Também de 2015, o estudo Trajectórias pelos Cuidados de
Saúde Mental em Portugal, promovido pela Sociedade Portuguesa de Psiquiatria e
Saúde Mental mostrva que o encerramento, positivo entenda-se, dos hospitais
psiquiátricos não foi acompanhado da criação de serviços na comunidade pelo que
a desinstitucionalização falhou e “agravou os problemas de muitos doentes”.
Afirmava-se no Relatório que a Rede de Cuidados Continuados Integrados de Saúde
Mental não se concretizou e escasseiam os recursos.
Parece claramente mais ajustada a aposta em equipas
comunitárias e apenas um número reduzido de camas para situações mais críticas
de adultos ou crianças para as quais faltam de facto, camas levando ao seu
inaceitável internamento em serviços para adultos.

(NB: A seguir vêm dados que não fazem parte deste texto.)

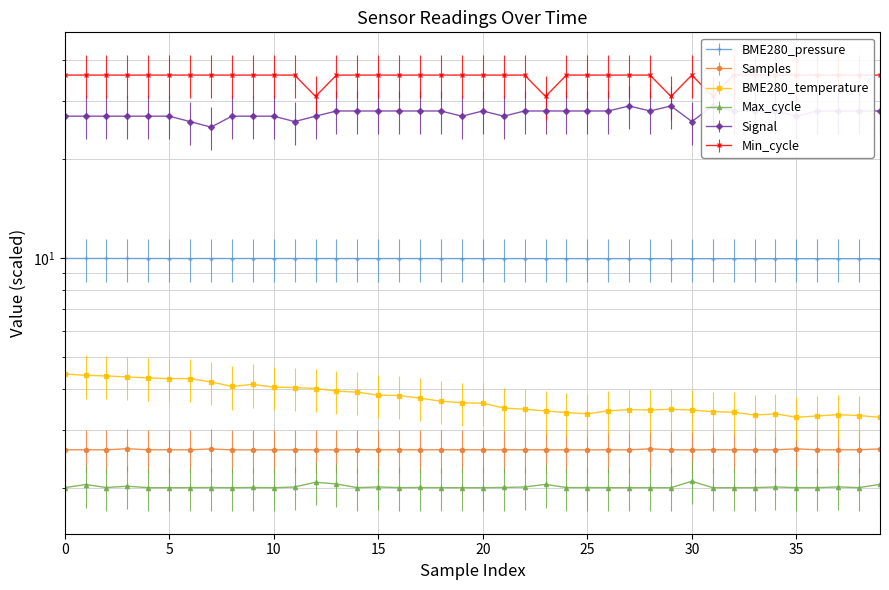

What are all the series names shown in the legend?

BME280_pressure, Samples, BME280_temperature, Max_cycle, Signal, Min_cycle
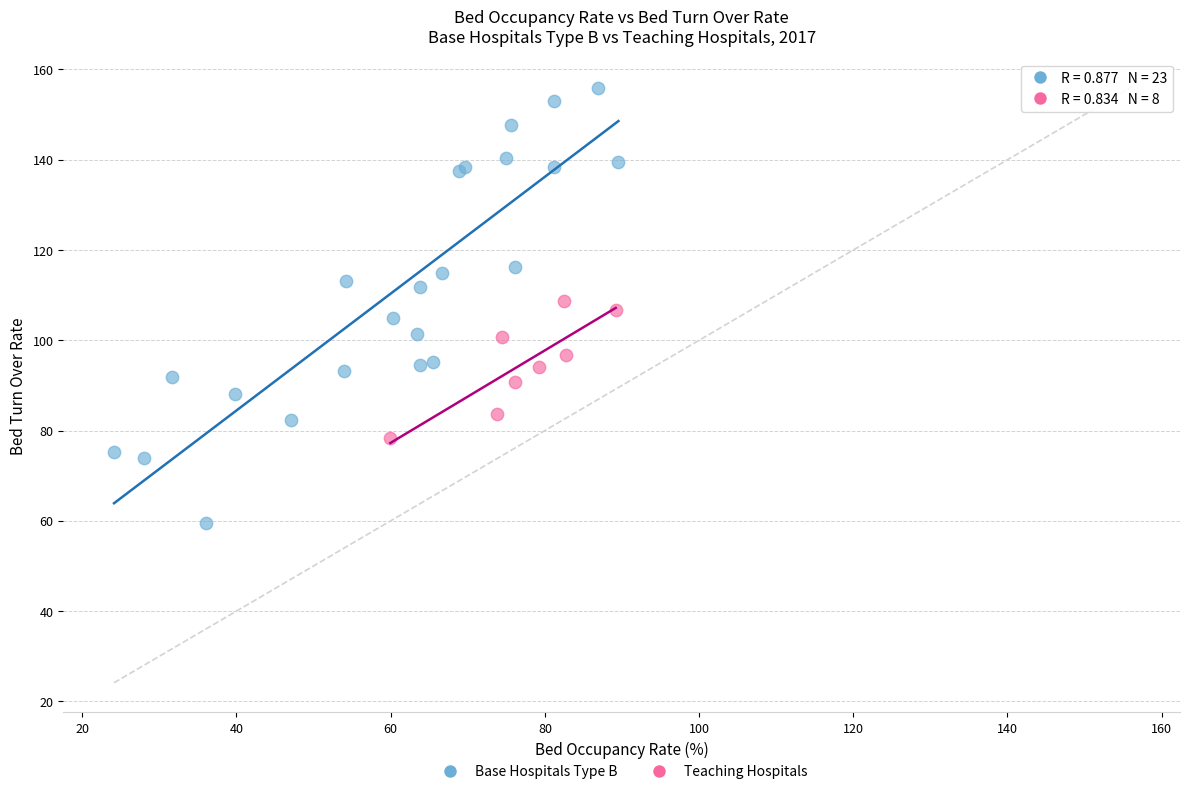

Which series reaches the maximum Y coordinate?

Base Hospitals Type B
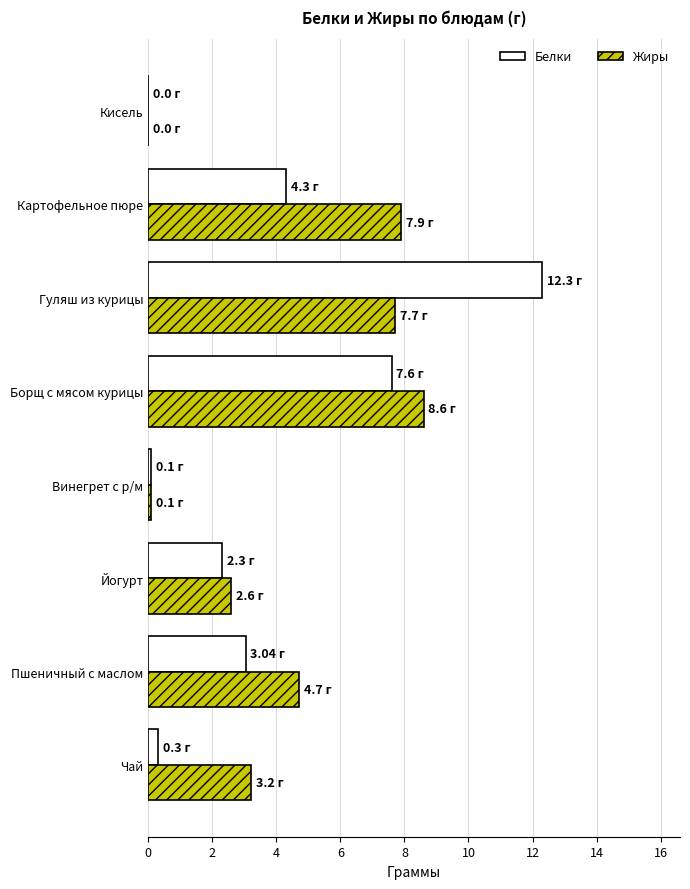

Is the value of Белки at Борщ с мясом курицы greater than the value of Жиры at Йогурт?

Yes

Na verdade e como se sublinha no Relatório, as orientações
actuais e matéria de saúde mental, quer do ponto de vista científico, quer do
ponto de vista dos custos, determinam que a qualidade e eficácia deste tipo de
apoios, deve, tanto quanto possível, assentar em estratégias de proximidade,
aproximando, assim, o serviço clínico da comunidade e da vida quotidiana das
pessoas.
Os modelos defendidos pela comunidade científica actual, a
defesa dos direitos humanos e da qualidade de vida, tornaram insustentável a
manutenção das grandes instituições psiquiátricas que encerravam muitas câmaras
de horrores e casos de isolamento e privação. Ainda me lembro do incómodo
causado por visitas realizadas no início da minha formação ao Hospital Júlio de
Matos. Este universo é bem retratado no mítico “Jaime” de António Reis e
Margarida Cordeiro.
No entanto, este movimento de retirada das pessoas com
doença mental das grandes instituições precisa de um suporte adequado e
suficiente de unidades locais que providenciem apoio terapêutico, social e
funcional tão perto quanto possível das comunidades de pertença dos doentes e
com o mínimo recurso ao internamento que agora, quero acreditar, poderão mesmo
realidade.
A sua não existência, o quadro actual, cria sérios
obstáculos aos processos de reabilitação e inserção comunitária acentuando ou
mantendo os fenómenos de guetização das pessoas com doença mental e respectivas
famílias.
Não estranho, os doentes mentais são os mais desprotegidos
dos doentes, pior, só os doentes mentais idosos. Os custos familiares e sociais
desta guetização são enormes e as consequências são também um indicador de
desenvolvimento das comunidades.
Será seta que a coisa muda de forma significativa?
Deixem lá ver, como falamos no Alentejo.